Write out the lines of the material below exactly, beginning at the line with "ใหม่ หายาก)TVB" and stopping after the line with "trabajo pesado y la", and leave out the pictures.

### [Study material]

►

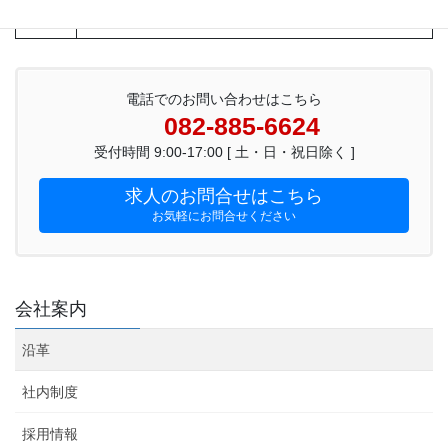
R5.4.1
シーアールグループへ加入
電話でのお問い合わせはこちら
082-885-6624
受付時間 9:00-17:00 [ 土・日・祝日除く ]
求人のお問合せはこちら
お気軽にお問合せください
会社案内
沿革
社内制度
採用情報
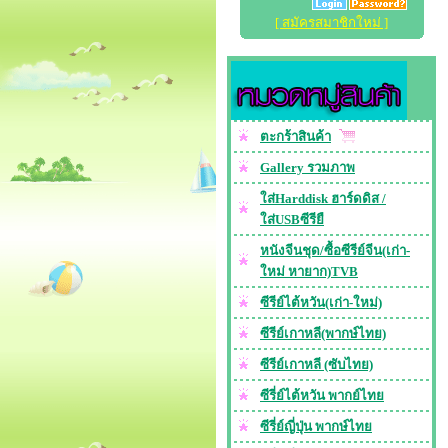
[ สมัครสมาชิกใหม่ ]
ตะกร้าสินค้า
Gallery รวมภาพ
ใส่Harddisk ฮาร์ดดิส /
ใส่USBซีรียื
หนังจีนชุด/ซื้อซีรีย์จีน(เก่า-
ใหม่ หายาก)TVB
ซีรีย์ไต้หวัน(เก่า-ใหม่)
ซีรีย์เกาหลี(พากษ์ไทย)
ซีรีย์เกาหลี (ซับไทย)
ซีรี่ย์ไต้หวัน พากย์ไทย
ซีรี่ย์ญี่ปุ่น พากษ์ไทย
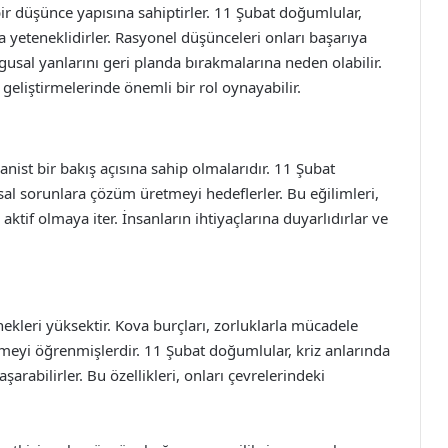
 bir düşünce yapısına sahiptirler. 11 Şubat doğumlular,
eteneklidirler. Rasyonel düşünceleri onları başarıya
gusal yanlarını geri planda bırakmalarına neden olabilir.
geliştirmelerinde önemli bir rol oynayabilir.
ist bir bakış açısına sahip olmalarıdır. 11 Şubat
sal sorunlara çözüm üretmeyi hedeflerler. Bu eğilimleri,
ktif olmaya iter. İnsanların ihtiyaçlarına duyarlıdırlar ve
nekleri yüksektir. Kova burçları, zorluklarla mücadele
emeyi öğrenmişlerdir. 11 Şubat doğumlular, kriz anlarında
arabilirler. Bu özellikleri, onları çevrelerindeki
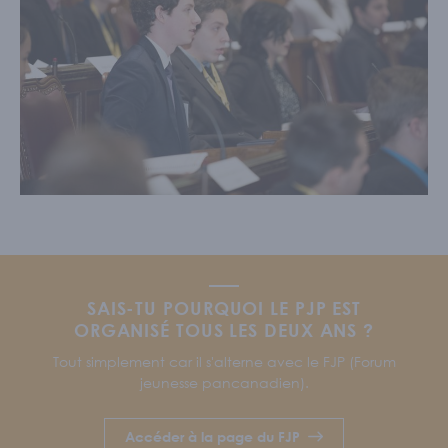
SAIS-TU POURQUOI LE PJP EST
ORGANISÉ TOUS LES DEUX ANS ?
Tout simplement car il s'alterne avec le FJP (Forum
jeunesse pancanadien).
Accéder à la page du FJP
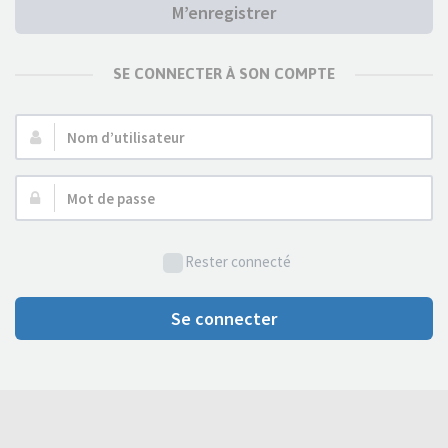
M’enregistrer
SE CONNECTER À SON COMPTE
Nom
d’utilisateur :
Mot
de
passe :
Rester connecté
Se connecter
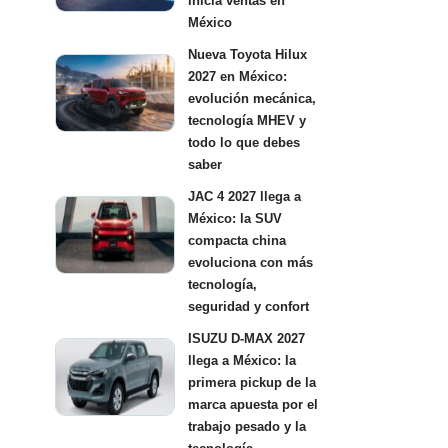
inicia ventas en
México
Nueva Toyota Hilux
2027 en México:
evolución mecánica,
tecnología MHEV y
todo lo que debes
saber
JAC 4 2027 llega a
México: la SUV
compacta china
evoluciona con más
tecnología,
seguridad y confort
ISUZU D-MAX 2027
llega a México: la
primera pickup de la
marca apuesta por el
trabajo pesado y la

◄
►

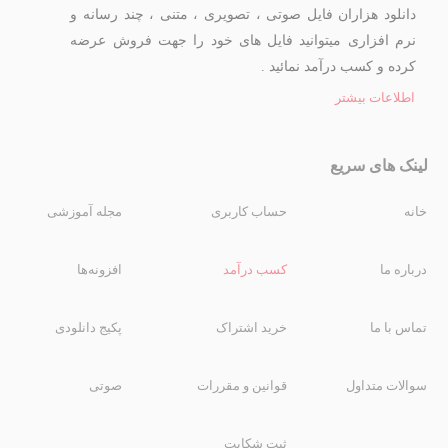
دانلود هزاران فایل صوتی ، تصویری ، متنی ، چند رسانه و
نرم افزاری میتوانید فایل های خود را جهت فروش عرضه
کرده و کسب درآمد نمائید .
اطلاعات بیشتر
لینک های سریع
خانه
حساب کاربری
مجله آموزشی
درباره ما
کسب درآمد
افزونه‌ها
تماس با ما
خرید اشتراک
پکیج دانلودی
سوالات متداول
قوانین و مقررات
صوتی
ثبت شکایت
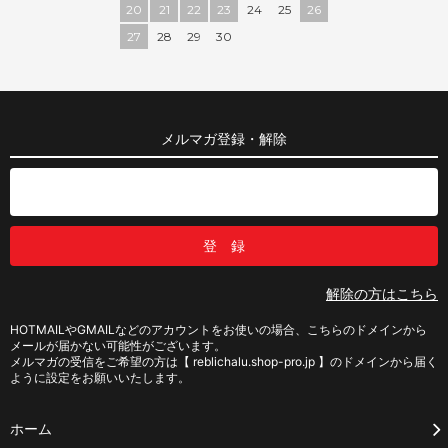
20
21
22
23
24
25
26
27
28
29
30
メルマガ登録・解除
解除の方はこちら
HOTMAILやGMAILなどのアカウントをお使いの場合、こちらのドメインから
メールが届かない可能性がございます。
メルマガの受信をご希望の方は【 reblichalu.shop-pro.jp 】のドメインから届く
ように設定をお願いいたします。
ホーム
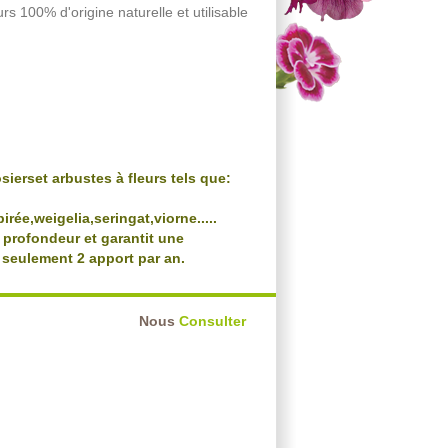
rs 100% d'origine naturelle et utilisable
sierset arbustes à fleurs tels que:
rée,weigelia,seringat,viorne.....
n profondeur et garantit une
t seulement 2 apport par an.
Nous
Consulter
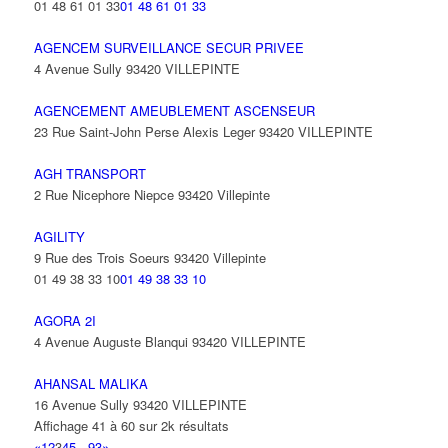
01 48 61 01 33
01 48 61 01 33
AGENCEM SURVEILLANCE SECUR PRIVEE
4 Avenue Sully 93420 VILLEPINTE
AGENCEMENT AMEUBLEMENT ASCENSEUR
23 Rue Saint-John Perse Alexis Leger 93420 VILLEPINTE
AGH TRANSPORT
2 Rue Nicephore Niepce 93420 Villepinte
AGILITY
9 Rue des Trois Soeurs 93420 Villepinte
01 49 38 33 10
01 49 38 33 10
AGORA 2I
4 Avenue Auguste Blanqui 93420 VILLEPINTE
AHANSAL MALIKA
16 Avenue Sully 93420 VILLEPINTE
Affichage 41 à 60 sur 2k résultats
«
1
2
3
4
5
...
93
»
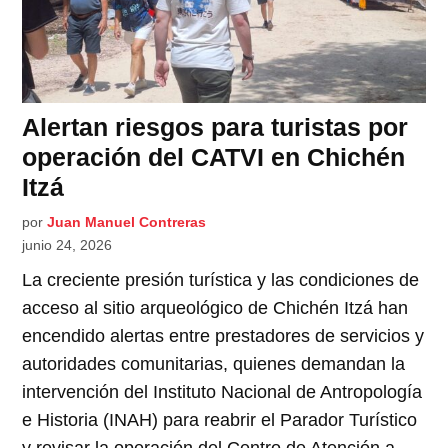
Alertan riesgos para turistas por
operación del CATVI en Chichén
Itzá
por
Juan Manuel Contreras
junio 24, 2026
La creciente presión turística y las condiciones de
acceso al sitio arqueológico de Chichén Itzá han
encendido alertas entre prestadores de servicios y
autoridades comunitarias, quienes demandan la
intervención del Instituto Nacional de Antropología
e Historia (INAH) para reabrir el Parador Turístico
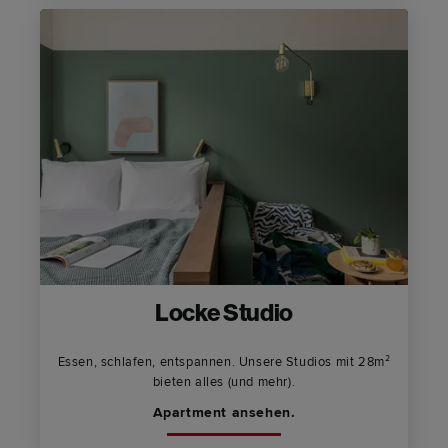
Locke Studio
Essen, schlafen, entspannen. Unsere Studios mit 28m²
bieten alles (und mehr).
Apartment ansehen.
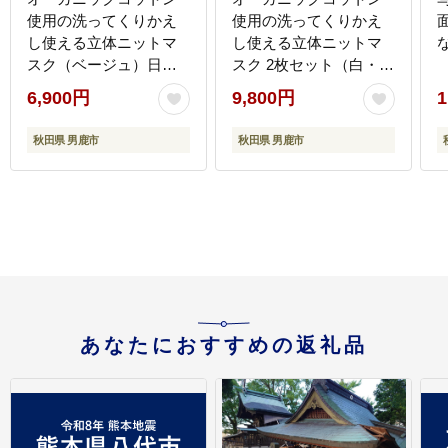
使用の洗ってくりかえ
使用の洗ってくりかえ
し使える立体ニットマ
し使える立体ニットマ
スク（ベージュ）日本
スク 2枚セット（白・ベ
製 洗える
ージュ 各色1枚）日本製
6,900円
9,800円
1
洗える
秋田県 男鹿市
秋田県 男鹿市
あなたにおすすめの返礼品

◄

### [Solution to this exercise]
ใหม่ หายาก)TVB
ซีรีย์ไต้หวัน(เก่า-ใหม่)
ซีรีย์เกาหลี(พากษ์ไทย)
ซีรีย์เกาหลี (ซับไทย)
ซีรี่ย์ไต้หวัน พากย์ไทย
ซีรี่ย์ญี่ปุ่น พากษ์ไทย
 bir düşünce yapısına sahiptirler. 11 Şubat doğumlular,
eteneklidirler. Rasyonel düşünceleri onları başarıya
gusal yanlarını geri planda bırakmalarına neden olabilir.
geliştirmelerinde önemli bir rol oynayabilir.
ist bir bakış açısına sahip olmalarıdır. 11 Şubat
sal sorunlara çözüm üretmeyi hedeflerler. Bu eğilimleri,
ktif olmaya iter. İnsanların ihtiyaçlarına duyarlıdırlar ve
nekleri yüksektir. Kova burçları, zorluklarla mücadele
emeyi öğrenmişlerdir. 11 Şubat doğumlular, kriz anlarında
arabilirler. Bu özellikleri, onları çevrelerindeki
SAIS-TU POURQUOI LE PJP EST
ORGANISÉ TOUS LES DEUX ANS ?
Tout simplement car il s'alterne avec le FJP (Forum
jeunesse pancanadien).
Accéder à la page du FJP
M’enregistrer
SE CONNECTER À SON COMPTE
Nom
d’utilisateur :
Mot
de
passe :
Rester connecté
Se connecter
inicia ventas en
México
Nueva Toyota Hilux
2027 en México:
evolución mecánica,
tecnología MHEV y
todo lo que debes
saber
JAC 4 2027 llega a
México: la SUV
compacta china
evoluciona con más
tecnología,
seguridad y confort
ISUZU D-MAX 2027
llega a México: la
primera pickup de la
marca apuesta por el
trabajo pesado y la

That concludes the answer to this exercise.